Contractual subordination can be distinguished in statutory subordination and non-statutory subordination. Non-statutory subordination has effect only outside bankruptcy and comes in many varieties. In the case of non-statutory subordination, the subordination may, for example:
- relate to the ability to claim on certain obligations or to the right to claim itself (and thus does not need to be limited to rank only);
- ensure that a claim of the subordinated creditor only becomes due if the claims of certain senior creditors have been paid; or
- restrict the recourse rights of the subordinated creditor to certain assets of the debtor.
In the event of statutory subordination, the debtor and creditor can, however, only contractually agree that the claim of the creditor against the debtor will be subordinated in rank to all or certain other creditors of the debtor. This specific type of subordination is laid down in the Dutch Civil Code and, necessarily, applies only in the case of insolvency (but may be combined with non-statutory subordination that applies outside insolvency). It also applies accordingly in cases of other types of concursus, particularly in the event of enforcement of security rights or attachments.

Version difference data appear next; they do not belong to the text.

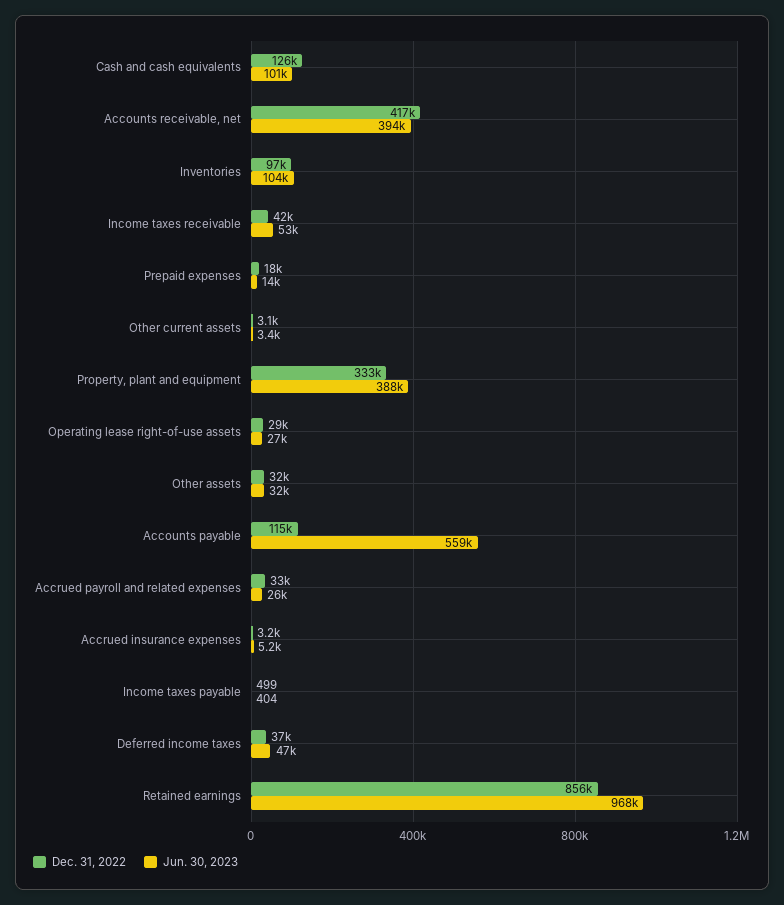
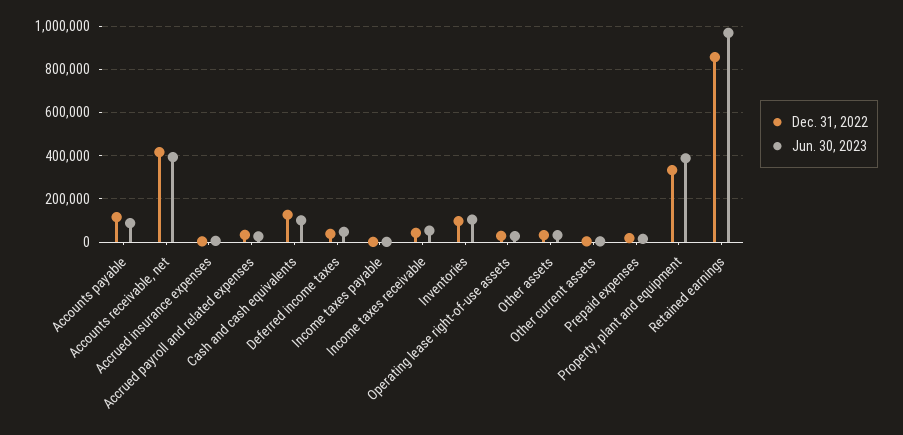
  {
    "Dec. 31, 2022": {
      "Cash and cash equivalents": 126000,
      "Accounts receivable, net": 417000,
      "Inventories": 97000,
      "Income taxes receivable": 42000,
      "Prepaid expenses": 18000,
      "Other current assets": 3100,
      "Property, plant and equipment": 333000,
      "Operating lease right-of-use assets": 29000,
      "Other assets": 32000,
      "Accounts payable": 115000,
      "Accrued payroll and related expenses": 33000,
      "Accrued insurance expenses": 3200,
      "Income taxes payable": 499,
      "Deferred income taxes": 37000,
      "Retained earnings": 856000
    },
    "Jun. 30, 2023": {
      "Cash and cash equivalents": 101000,
      "Accounts receivable, net": 394000,
      "Inventories": 104000,
      "Income taxes receivable": 53000,
      "Prepaid expenses": 14000,
      "Other current assets": 3400,
      "Property, plant and equipment": 388000,
      "Operating lease right-of-use assets": 27000,
      "Other assets": 32000,
-     "Accounts payable": 559000,
+     "Accounts payable": 100000,
      "Accrued payroll and related expenses": 26000,
      "Accrued insurance expenses": 5200,
      "Income taxes payable": 404,
      "Deferred income taxes": 47000,
      "Retained earnings": 968000
    }
  }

To invoke a statutory or non-statutory subordination against a debtor (in particular, to prevent that the debtor can discharge its payment obligation towards the junior creditor), a subordination agreement needs to have been entered into between the junior creditor and the debtor. From a senior creditor point of view, it is preferable that it is a party to the agreement as well. Depending on the terms agreed in a subordination agreement (such as a full subordination towards all creditors), senior creditors that were not a party to the subordination agreement may nevertheless rely on it.
A variation on the subordination described above is a type of (non-actual) subordination to which a debtor is not a party. As part thereof, it may be agreed, for instance, to not enforce certain rights or to agree on a waterfall. Such agreement cannot be invoked against the debtor and only affects the creditors that are a party thereto.